NASA’s Opportunity Rover Creates Off-Earth Roving Distance Record of 25 miles

NASA's Opportunity Mars rover has travelled a distance of 25 miles on the red planet. NASA announced that the rover that landed on Mars in 2004 now holds the off-Earth roving distance record.

Mars Exploration Rover Project Manager John Callas, of NASA's Jet Propulsion Laboratory (JPL) in Pasadena, California, stated that no other wheeled vehicle than Opportunity has driven this far. It is an important achievement of Opportunity as it was not meant for distance and was intended to drive around 1 km.

"But what really important is not how many miles the rover has racked up, but how much exploration and discovery we have accomplished over that distance", affirmed Callas. In 2011, the rover had travelled more than 20 miles and by July 27, its total mileage was at 25.01 miles.
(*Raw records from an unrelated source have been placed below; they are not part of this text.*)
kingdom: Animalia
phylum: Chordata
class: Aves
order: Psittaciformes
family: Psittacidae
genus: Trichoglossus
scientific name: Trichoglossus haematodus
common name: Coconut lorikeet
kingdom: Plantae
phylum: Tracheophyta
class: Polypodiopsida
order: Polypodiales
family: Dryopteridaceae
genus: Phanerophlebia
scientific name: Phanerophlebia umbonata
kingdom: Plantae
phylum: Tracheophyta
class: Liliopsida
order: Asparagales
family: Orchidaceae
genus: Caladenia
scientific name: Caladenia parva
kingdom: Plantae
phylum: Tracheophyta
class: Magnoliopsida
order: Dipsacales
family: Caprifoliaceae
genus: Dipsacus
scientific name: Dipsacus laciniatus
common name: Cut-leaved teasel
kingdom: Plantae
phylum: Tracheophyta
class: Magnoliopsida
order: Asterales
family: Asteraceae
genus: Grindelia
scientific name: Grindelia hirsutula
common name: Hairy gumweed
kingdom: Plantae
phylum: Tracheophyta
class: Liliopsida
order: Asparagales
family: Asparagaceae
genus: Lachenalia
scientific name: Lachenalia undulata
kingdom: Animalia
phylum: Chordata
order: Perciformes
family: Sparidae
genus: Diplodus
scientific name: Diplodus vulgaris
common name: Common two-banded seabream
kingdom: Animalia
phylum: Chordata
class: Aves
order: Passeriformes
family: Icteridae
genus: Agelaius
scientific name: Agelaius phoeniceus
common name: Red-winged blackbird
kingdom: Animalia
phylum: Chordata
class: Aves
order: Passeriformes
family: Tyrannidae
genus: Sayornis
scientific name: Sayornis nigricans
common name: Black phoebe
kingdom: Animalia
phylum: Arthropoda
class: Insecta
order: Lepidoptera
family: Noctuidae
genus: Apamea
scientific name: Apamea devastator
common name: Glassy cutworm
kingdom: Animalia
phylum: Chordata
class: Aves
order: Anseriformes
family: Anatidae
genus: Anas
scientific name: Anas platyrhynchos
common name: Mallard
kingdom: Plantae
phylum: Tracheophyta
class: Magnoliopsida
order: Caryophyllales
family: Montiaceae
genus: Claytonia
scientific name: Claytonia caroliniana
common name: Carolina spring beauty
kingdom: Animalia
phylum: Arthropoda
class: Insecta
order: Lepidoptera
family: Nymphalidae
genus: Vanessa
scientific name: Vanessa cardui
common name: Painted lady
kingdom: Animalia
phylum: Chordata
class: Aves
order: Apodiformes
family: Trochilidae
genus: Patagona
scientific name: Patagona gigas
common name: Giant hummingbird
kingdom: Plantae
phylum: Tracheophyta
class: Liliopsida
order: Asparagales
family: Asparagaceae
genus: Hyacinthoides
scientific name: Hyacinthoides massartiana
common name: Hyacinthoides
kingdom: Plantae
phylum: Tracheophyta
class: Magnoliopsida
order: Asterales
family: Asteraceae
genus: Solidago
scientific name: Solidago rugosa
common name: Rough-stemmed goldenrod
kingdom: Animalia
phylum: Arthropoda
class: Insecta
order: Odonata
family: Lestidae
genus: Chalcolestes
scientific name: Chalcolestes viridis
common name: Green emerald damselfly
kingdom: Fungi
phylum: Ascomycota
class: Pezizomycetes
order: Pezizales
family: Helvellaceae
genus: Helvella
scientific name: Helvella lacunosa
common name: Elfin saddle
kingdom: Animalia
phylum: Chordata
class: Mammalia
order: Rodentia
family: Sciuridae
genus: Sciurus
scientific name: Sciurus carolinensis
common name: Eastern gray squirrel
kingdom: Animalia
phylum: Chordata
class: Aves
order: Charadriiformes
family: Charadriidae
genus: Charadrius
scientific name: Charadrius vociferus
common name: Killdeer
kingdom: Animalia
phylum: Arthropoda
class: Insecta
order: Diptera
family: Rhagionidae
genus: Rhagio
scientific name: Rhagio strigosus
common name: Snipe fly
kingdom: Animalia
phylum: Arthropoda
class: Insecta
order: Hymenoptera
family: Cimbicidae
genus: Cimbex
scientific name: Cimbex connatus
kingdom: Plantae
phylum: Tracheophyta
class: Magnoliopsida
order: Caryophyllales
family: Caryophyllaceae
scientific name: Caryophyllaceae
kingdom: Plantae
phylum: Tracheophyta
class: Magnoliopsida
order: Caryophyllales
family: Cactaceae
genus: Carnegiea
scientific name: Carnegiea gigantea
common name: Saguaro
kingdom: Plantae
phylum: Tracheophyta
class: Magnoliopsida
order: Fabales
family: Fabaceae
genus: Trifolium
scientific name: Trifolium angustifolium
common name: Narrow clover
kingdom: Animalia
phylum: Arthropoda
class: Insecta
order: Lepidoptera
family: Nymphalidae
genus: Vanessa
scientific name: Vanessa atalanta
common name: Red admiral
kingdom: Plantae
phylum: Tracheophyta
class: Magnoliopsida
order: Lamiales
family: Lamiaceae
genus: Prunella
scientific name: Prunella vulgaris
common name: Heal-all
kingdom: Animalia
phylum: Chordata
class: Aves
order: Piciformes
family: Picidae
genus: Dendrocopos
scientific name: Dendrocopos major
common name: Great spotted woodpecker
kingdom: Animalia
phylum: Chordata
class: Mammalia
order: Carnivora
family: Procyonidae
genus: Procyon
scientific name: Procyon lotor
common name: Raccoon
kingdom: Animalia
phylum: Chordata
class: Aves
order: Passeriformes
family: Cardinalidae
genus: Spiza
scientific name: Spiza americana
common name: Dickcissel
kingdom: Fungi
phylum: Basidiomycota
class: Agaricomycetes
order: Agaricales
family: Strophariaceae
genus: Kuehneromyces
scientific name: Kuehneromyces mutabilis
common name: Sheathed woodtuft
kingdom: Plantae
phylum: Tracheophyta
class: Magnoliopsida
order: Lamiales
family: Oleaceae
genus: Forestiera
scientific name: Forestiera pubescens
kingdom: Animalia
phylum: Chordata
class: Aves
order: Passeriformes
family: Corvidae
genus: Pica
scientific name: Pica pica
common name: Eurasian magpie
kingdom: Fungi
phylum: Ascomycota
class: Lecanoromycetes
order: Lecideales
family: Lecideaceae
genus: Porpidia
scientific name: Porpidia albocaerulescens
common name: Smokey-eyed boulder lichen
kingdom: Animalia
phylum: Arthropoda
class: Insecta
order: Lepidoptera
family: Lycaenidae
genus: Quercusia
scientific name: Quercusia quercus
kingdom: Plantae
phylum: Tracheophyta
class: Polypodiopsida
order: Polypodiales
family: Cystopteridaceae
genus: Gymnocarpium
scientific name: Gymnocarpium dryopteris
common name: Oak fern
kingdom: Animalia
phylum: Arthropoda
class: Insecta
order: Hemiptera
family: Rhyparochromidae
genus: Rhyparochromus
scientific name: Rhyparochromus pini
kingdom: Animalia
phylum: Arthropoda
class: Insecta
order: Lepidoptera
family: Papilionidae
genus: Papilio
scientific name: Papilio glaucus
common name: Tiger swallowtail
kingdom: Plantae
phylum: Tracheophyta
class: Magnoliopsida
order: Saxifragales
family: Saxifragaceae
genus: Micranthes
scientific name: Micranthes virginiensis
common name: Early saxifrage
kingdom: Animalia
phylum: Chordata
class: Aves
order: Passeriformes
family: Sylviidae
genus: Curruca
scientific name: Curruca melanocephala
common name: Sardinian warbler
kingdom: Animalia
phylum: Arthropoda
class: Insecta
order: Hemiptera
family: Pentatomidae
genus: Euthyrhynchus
As per experts, it would be great if the rover continues to travel at the same pace. By going at this speed, Opportunity rover will approach the next major investigation site dubbed 'Marathon Valley'. The spacecraft orbiting Mars has given a hint of presence of many clay minerals at the valley site.

Previous record is with the Russian Lunokhod 2 rover. It landed on earth's moon on January 15, 1973. On the basis of calculations made from NASA's Lunar Reconnaissance Orbiter (LRO) cameras, it has been found that Lunokhod 2 rover has travelled around 24.2 miles in less than five months.

Though it is a big achievement by Opportunity, its glamour was stolen by NASA's most recent Mars rover, Curiosity, which was launched in August 2012.